Finalmente, la posición de la cabeza. Este es, quizás, el señal más fácil de observar sin acercarse demasiado. Un gato sin dolor mantiene la cabeza elevada respecto a la línea de los hombros. Una postura natural y digna. Pero si hay malestar, la cabeza se baja progresivamente, situándose a la altura o por debajo de ellos. Esta postura, acompañada de una expresión general apagada, es una alarma roja.

Es un signo visible que nos permite actuar. Este cambio postural, combinado con la falta de energía, nos indica que es el momento de consultar con el veterinario. Es una solución definitiva para adelantarnos al problema.

Un mapa del dolor en tiempo real

La escala funciona sumando la información de las cinco zonas. Pero ojo, factores como el miedo, el estrés, la sedación o ciertas enfermedades también pueden modificar la expresión del gato. Esta herramienta nos ayuda a detectar, no a diagnosticar la causa.
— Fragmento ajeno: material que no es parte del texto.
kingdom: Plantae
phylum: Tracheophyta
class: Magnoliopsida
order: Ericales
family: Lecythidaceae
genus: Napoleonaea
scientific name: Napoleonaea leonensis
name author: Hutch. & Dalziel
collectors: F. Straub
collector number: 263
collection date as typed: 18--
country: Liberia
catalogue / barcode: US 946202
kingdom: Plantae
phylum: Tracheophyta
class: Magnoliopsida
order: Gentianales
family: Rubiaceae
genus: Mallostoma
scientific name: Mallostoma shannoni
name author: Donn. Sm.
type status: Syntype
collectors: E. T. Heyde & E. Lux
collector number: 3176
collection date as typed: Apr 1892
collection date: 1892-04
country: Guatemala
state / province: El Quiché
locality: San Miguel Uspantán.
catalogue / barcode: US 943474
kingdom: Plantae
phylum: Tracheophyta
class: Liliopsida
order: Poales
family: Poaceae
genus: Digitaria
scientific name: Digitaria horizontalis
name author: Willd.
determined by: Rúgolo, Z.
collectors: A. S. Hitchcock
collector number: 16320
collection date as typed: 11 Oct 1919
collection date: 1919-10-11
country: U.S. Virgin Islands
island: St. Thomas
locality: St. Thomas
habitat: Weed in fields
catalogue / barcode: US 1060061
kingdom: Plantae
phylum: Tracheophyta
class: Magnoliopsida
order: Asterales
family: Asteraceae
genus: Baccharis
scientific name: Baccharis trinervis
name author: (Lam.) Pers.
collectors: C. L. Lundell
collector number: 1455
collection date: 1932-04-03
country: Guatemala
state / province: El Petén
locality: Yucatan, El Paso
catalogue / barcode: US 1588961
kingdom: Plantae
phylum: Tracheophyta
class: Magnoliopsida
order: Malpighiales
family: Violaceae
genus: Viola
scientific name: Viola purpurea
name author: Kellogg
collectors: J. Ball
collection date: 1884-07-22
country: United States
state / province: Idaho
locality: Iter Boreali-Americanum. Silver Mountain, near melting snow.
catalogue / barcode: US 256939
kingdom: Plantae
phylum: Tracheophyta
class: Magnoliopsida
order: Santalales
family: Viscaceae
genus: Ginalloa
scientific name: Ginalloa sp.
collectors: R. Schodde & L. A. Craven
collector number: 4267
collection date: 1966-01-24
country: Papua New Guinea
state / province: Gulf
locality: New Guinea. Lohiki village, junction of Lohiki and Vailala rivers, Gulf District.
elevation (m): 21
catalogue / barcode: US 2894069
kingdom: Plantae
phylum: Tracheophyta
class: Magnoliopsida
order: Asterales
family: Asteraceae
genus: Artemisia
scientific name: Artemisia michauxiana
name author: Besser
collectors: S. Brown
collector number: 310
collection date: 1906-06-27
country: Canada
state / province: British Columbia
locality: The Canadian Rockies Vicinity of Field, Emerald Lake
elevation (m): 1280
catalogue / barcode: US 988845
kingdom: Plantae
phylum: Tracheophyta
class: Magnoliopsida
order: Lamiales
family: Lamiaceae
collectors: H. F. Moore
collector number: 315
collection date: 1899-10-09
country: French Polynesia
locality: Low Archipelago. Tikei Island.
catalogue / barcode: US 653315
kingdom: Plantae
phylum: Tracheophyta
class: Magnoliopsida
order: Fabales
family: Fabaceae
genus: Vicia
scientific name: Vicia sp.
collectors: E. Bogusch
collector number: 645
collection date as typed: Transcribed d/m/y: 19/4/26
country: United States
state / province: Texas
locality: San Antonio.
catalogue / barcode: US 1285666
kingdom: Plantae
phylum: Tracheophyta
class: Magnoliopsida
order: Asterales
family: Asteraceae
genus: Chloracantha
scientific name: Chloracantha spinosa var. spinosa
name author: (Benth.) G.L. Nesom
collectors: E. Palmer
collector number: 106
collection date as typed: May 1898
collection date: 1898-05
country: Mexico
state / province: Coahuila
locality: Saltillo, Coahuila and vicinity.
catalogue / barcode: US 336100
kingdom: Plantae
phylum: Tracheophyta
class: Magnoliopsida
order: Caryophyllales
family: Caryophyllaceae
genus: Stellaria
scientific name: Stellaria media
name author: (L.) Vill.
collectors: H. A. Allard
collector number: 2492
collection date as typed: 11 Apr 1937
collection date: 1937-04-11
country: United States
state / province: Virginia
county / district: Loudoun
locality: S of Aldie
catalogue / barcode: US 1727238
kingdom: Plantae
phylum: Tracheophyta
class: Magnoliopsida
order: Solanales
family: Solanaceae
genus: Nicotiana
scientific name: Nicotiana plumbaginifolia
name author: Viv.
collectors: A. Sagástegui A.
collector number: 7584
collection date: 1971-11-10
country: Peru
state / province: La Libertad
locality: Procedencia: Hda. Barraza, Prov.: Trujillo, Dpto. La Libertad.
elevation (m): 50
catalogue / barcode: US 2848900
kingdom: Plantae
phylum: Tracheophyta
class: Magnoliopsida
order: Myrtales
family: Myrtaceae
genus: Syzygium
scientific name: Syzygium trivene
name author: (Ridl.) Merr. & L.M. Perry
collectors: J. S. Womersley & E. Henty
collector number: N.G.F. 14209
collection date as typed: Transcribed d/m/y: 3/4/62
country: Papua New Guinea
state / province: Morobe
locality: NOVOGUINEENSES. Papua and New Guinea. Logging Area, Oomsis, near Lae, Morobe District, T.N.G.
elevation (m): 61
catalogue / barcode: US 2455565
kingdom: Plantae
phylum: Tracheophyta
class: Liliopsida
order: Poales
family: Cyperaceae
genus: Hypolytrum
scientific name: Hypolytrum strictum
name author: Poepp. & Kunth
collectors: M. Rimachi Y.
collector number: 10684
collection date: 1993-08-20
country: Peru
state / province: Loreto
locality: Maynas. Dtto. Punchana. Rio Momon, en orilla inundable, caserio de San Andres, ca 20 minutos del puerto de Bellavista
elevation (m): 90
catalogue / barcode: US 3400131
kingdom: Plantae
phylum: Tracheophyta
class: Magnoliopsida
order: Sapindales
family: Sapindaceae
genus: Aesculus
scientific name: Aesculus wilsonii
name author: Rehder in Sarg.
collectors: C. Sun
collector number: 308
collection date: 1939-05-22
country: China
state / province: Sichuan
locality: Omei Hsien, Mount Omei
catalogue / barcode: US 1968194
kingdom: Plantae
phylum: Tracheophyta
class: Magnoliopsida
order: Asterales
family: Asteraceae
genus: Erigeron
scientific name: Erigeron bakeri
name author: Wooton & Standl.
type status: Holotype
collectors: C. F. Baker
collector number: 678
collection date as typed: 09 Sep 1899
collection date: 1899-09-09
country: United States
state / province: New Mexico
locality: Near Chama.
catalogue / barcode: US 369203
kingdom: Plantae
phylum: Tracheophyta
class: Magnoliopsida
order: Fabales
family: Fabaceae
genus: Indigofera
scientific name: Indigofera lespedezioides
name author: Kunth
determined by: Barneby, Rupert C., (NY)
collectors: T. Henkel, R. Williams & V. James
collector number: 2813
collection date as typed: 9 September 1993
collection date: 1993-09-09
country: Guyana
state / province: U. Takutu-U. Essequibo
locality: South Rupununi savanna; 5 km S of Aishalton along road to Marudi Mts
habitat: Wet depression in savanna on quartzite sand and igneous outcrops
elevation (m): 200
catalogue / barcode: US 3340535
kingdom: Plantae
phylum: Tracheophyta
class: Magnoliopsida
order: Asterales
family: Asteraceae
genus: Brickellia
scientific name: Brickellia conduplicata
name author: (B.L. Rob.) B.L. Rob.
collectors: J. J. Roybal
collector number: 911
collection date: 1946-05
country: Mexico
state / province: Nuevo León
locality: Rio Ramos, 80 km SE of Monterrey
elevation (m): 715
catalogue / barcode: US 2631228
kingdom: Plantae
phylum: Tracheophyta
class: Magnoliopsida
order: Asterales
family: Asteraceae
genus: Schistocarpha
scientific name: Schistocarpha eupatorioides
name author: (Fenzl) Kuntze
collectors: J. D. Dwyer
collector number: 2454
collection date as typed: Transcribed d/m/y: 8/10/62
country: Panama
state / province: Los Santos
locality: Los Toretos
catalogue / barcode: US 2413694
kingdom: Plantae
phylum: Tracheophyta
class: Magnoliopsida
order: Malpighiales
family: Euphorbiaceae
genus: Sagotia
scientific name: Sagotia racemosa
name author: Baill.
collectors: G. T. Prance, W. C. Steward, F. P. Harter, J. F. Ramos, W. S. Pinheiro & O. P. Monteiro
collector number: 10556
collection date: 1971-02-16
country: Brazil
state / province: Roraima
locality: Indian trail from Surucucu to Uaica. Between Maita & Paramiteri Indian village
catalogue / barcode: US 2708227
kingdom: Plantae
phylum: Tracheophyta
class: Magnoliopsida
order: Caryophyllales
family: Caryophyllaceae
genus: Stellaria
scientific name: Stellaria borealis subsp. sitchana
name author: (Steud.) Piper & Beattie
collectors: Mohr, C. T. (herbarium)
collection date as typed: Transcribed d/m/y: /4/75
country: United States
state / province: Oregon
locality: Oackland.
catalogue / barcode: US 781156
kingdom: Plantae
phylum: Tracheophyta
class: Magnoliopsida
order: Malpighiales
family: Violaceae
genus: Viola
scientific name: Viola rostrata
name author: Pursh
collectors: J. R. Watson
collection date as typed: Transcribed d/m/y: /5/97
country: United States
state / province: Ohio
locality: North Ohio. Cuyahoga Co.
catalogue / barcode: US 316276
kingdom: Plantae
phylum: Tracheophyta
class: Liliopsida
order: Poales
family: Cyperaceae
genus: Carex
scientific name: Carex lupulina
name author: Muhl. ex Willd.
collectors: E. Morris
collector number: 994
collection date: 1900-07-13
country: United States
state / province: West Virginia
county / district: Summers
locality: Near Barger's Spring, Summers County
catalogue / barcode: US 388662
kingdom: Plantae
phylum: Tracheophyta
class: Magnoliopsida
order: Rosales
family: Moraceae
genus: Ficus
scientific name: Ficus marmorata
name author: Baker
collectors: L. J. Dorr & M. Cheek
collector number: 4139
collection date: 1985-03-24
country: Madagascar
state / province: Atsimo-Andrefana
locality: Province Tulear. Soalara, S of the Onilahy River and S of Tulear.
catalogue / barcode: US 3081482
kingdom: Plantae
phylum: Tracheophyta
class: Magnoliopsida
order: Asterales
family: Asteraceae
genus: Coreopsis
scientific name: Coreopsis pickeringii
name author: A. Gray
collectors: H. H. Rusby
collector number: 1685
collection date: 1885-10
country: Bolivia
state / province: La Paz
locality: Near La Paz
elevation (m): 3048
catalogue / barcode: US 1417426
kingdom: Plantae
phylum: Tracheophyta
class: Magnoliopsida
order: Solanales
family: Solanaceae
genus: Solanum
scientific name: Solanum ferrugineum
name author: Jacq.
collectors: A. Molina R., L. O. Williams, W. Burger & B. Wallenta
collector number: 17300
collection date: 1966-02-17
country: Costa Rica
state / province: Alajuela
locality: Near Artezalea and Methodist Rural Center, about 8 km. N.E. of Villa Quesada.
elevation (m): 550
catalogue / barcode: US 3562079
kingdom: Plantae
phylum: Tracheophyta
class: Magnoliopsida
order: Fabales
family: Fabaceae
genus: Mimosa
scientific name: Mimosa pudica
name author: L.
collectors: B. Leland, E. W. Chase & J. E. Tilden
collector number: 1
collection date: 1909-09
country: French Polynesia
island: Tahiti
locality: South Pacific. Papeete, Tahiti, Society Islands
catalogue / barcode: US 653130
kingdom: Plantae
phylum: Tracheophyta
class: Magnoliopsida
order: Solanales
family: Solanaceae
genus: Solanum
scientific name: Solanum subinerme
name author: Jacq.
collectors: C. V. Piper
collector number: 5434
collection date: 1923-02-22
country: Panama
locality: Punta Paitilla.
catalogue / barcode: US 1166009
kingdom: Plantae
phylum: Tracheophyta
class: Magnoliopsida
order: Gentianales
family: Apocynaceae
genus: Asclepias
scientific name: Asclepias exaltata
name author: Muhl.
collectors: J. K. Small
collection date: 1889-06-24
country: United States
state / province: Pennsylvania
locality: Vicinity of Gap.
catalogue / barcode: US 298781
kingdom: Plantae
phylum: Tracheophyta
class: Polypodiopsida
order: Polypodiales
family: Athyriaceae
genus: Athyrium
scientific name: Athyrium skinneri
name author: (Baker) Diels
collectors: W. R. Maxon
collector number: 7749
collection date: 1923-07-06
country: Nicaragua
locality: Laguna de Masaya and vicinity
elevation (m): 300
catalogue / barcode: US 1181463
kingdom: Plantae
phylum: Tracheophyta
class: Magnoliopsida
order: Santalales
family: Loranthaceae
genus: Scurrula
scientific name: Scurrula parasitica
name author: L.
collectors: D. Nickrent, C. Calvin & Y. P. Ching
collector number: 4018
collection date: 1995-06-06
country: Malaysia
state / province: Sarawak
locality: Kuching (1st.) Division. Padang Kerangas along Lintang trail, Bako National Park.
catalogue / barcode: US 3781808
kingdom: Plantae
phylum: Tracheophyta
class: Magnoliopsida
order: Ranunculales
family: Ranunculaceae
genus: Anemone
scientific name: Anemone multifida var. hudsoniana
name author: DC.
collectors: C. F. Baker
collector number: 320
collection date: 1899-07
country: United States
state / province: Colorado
Pero la detección precoz es medio diagnóstico.

La propia Academia del Dolor Animal Comparado de la Universidad Complutense de Madrid incluye la Feline Grimace Scale entre sus herramientas imprescindibles. Si observas cambios persistentes en las orejas, los ojos, el hocico, los bigotes o la posición de la cabeza, «vale la pena consultar con tu veterinario», insiste Algra. No esperes. El tiempo corre.

Poder detectar antes que algo ha cambiado es crucial. Especialmente en un animal que puede continuar comiendo, desplazándose y relacionándose sin mostrar de forma evidente que siente dolor. Su discreción es nuestra responsabilidad.

No dejes que tu gato o perro sufra en silencio. Ahora tienes el secreto para leerlo. ¿Qué harás con esta información? La clave es actuar. Siempre.